The IRS later this month will end a program allowing tax evaders with secret offshore accounts to confess and avoid prison.
The IRS made the decision to shut down the program following declining demand. According to Fox Business, the agency will continue a program that helps people who have unwittingly failed to report assets.
But those decision don’t mean the IRS will stop stepped-up enforcement of offshore tax cheating that began following the 2008 financial crisis.
According to the Wall Street Journal:
Before 2008, an American citizen could often walk into a Swiss bank, deposit millions of dollars, and walk out confident that the funds were safe and hidden from Uncle Sam, says Mark Matthews, a lawyer with Caplin & Drysdale who formerly headed the IRS’s criminal division.
Now, he says, “Americans hiding money abroad have to go to small islands with sketchy advisers and less reliable financial systems.”
The reason: a historic crackdown on the longstanding problem of U.S. taxpayers hiding money offshore. U.S. officials ramped it up after a whistleblower revealed that some Swiss banks saw U.S. evasion as a profit center and were sending bankers onto U.S. soil to hunt for clients.
The beginning of the crackdown came in 2008, when the Justice Department took UBS AG to court. In 2009, the Swiss banking giant paid $780 million and agreed to turn over information on hundreds of U.S. customers to avoid criminal prosecution.

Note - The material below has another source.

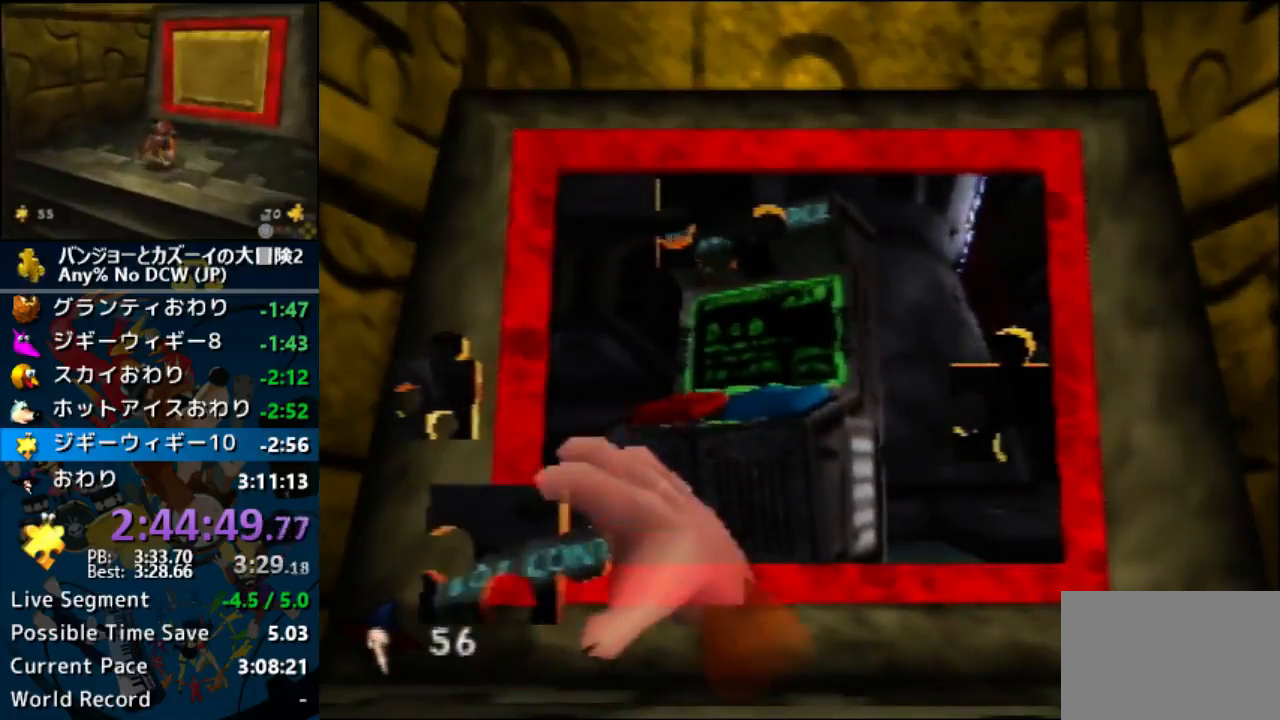
{"buttons": [], "left_stick": "center", "events": [[367, "A", "down"], [433, "left_stick", "center"], [467, "A", "up"]]}
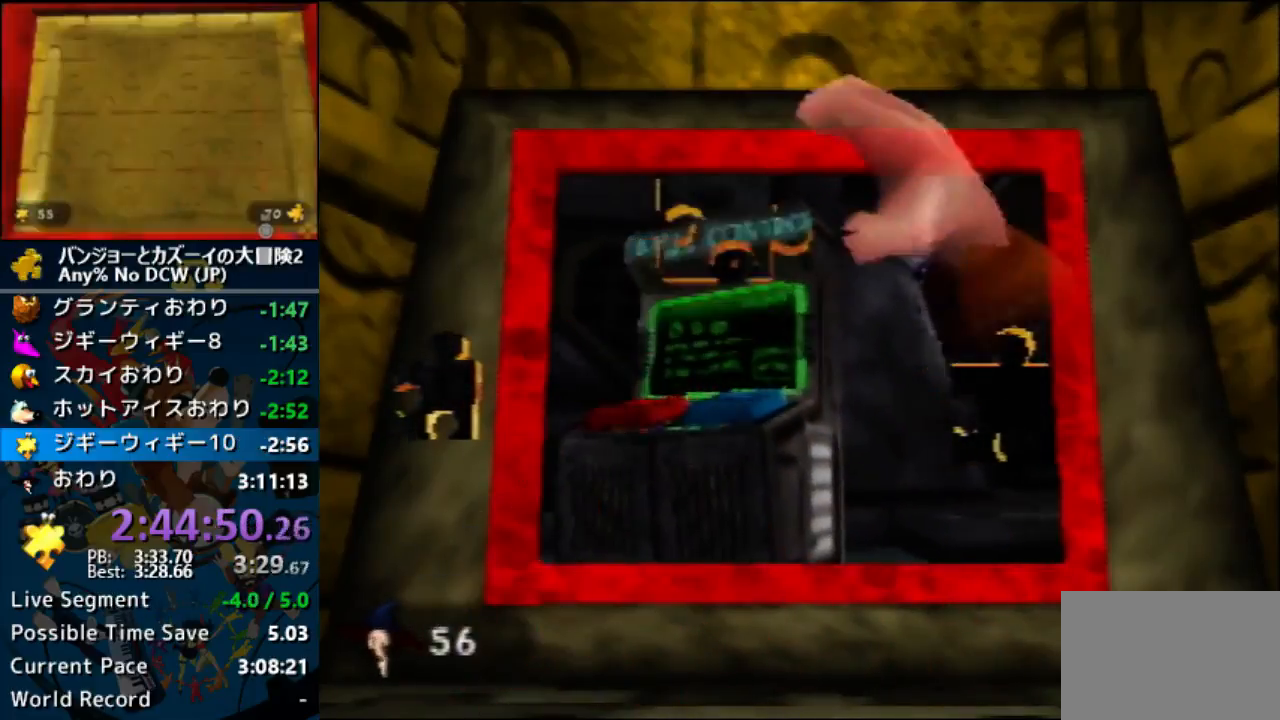
{"buttons": [], "left_stick": "down-left", "events": [[67, "A", "down"], [67, "left_stick", "down-left"], [167, "A", "up"], [300, "A", "down"], [333, "A", "up"], [333, "left_stick", "left"], [500, "left_stick", "down-left"]]}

Since then, prosecutors have repeated the formula with other institutions.
According to the Journal:
Current and would-be tax cheats should take seriously the IRS’s vow to keep pursuing secret offshore accounts, says Bryan Skarlatos, a criminal tax lawyer with Kostelanetz & Fink who has handled more than 1,500 offshore disclosures to the IRS.
Although the IRS’s staffing is way down, he says, the agency and the Justice Department have far better tools for detecting and combating evasion than 10 years ago.